The sergeant and the two scouts following him crouched behind a hut two over from Seth’s, and watched and waited for the other four scouts to get into position. The sergeant waited patiently, then sensed more than saw the four blurs that were the scouts establishing a perimeter around their query’s home. He nodded to the two behind him, and they spread out to complete the ring around Seth’s hut. After waiting for a count of three, he sprinted over to Seth’s front door and stopped in front of it, his balled fist poised to knock. Instead of knocking, he waited for two breaths as the squad tightened the ring, effectively sealing off Seth’s escape routes. Drawing his sword, he kicked in the hut’s door. He stepped in, and two things registered in his mind: the first, that Seth was completely unprepared, the raid unexpected as planned; and the second that Seth wasn’t alone. Seth was kneeling next to a reclined figure on the ground, his long sword and shield strapped across his back. Always prepared, the sergeant thought as he saw Seth. The woman Seth kneeled next to was short, almost petite, and had a mop of shiny, coppery orange hair that hid most of her bronze-skinned face. The hut was dimly lit, the straw window blinds letting in thin slats of light, illuminating little around the two cots laying on the ground. Seth spun around, drawing his sword and shield in one smooth motion.

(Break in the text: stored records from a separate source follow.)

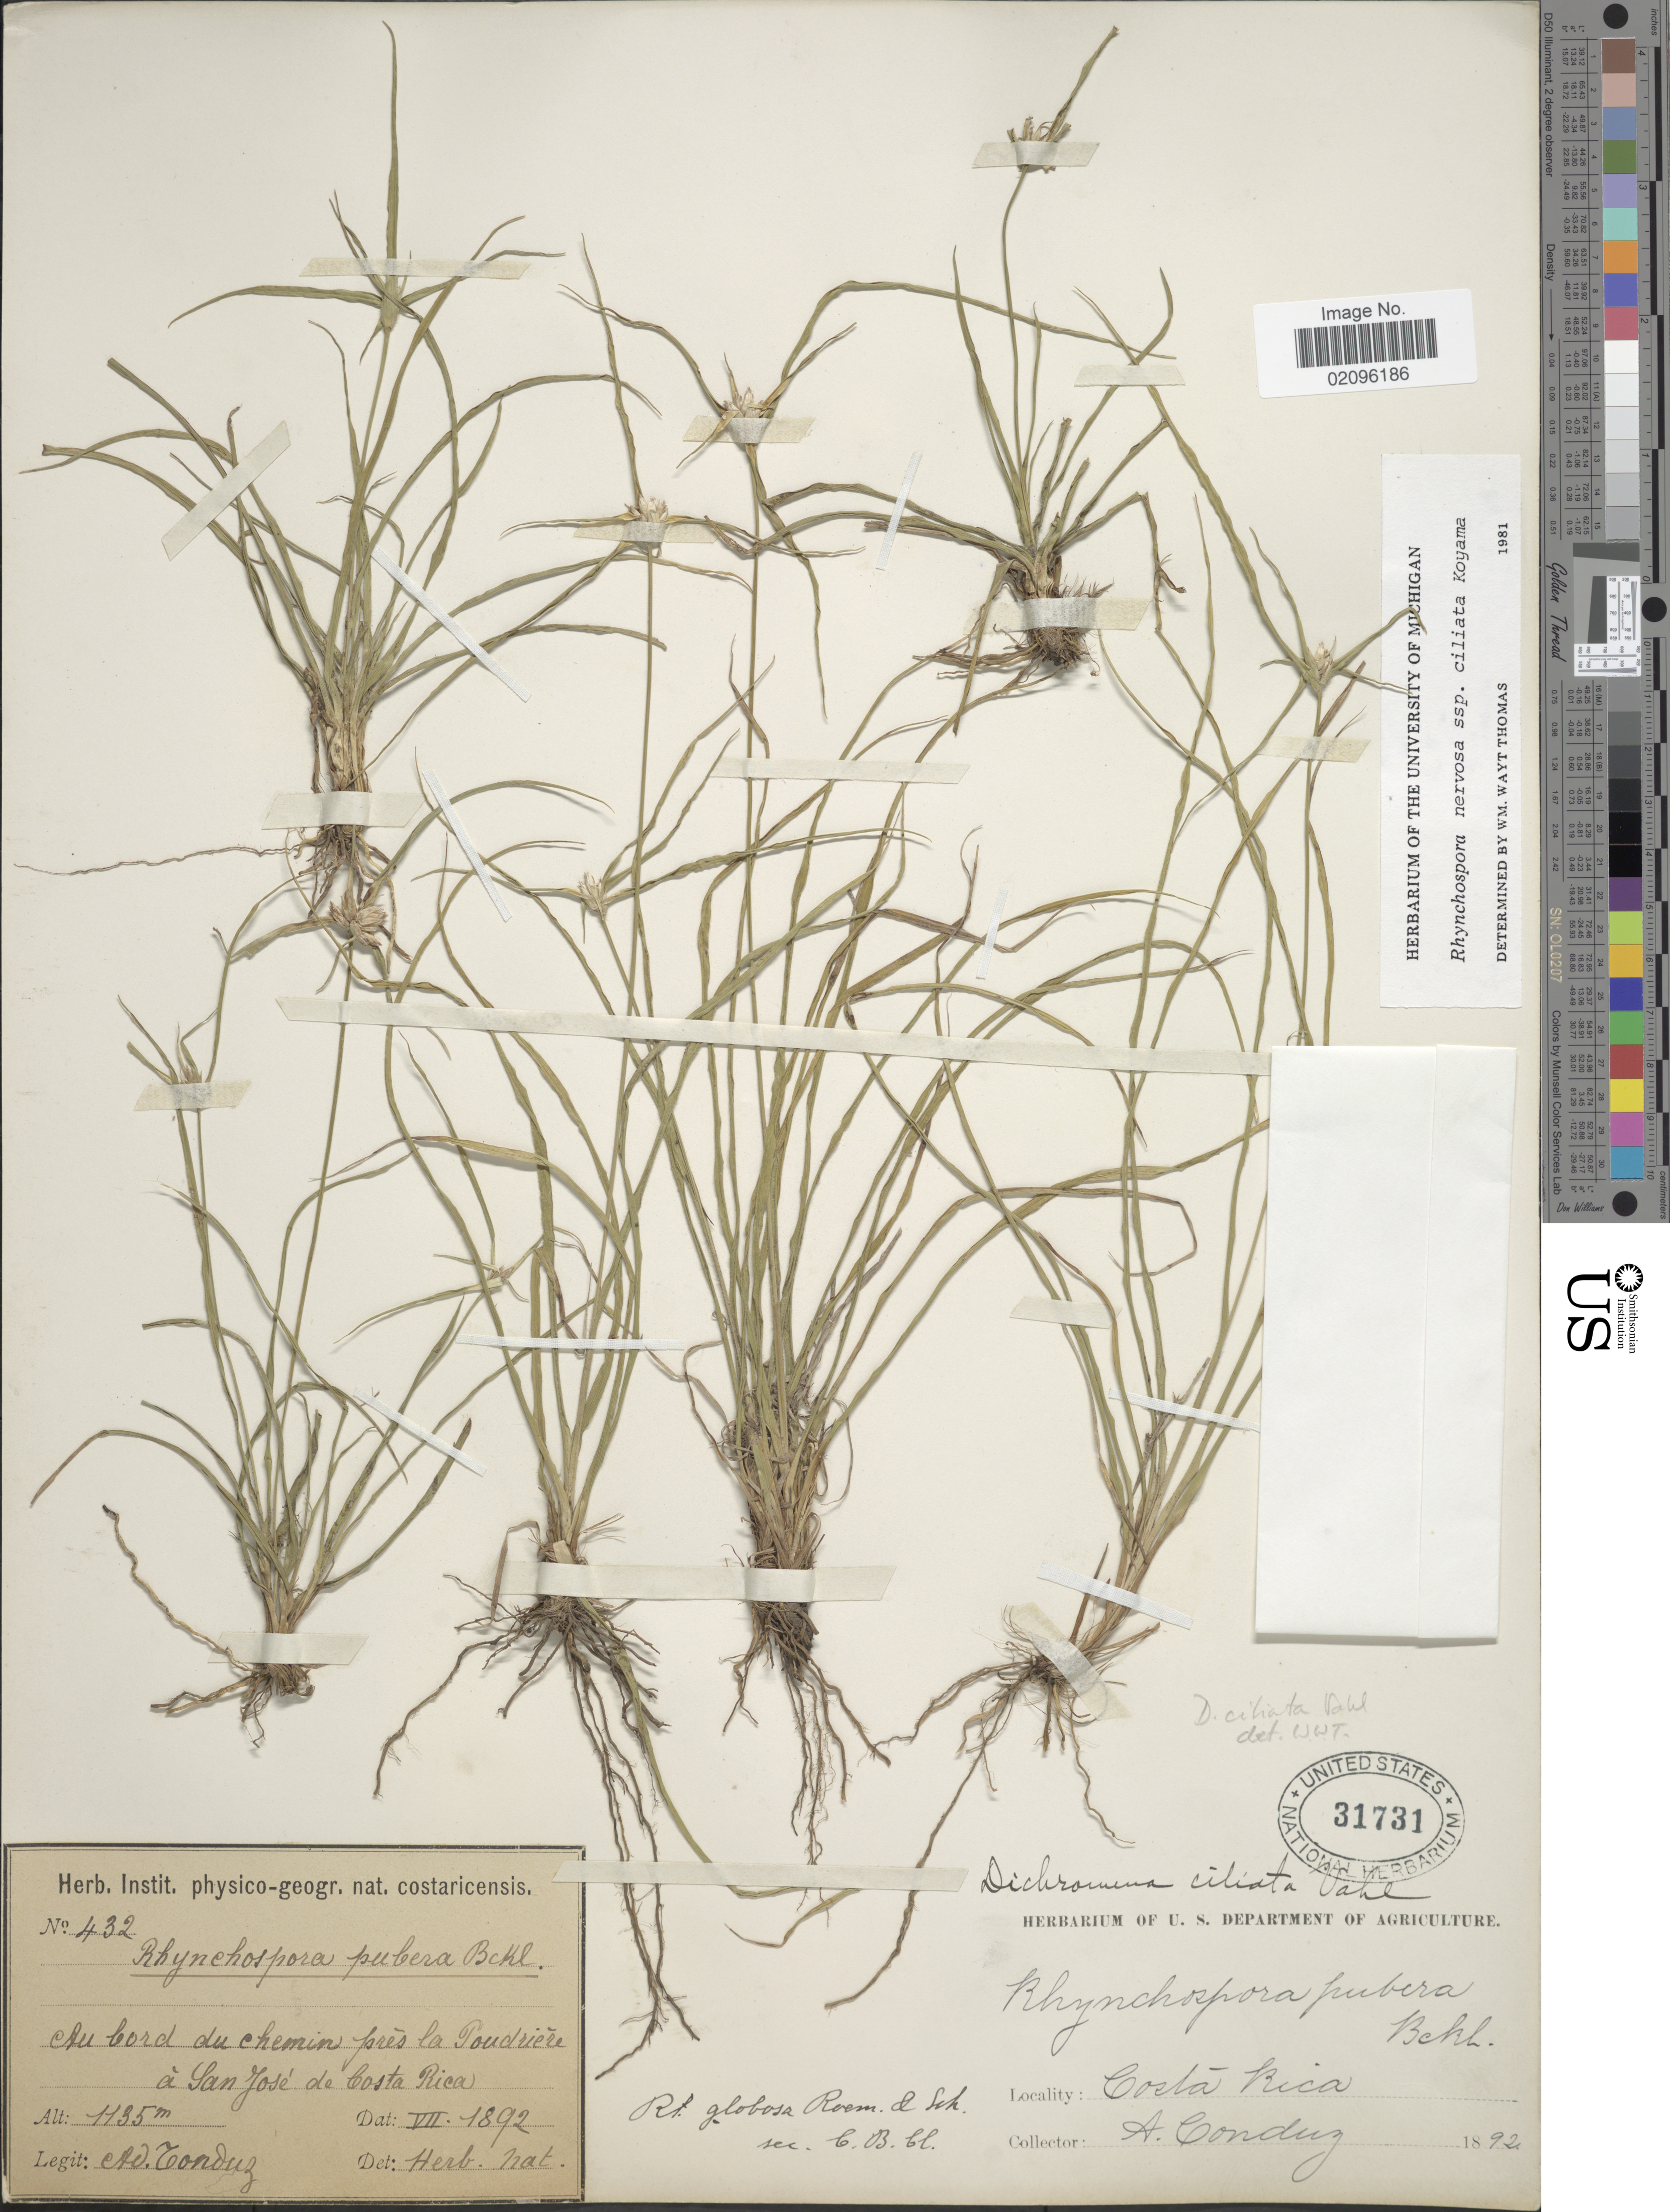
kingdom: Plantae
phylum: Tracheophyta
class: Liliopsida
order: Poales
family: Cyperaceae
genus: Rhynchospora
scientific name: Rhynchospora nervosa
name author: (Vahl) Boeckeler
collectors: A. Tonduz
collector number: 432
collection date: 1892-07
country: Costa Rica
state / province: San José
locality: Au bord du chemin pres la Poudriere a San Jose de Costa Rica.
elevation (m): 1135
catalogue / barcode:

The biggest thing that had to be edited with this scene was that I didn’t tell the reader Seth had a sword, or where it was. In the first scene, he just spins up and “Shazzam!” he’s got one. The same with his shield. And the girl is better described, although there’s not much more information given about her. It’s just in a different place. Then, with the sergeant’s thoughts, Seth is shown to be someone who’s always prepared, especially for an event like this one. So simple things really do make a big difference with layering, and the smallest thing can have as big of, or an even greater, impact than a repaired ‘foundational’ error. And it’s often the small things that grab a reader’s attention, whether as a distraction and a detriment, or a memorable image.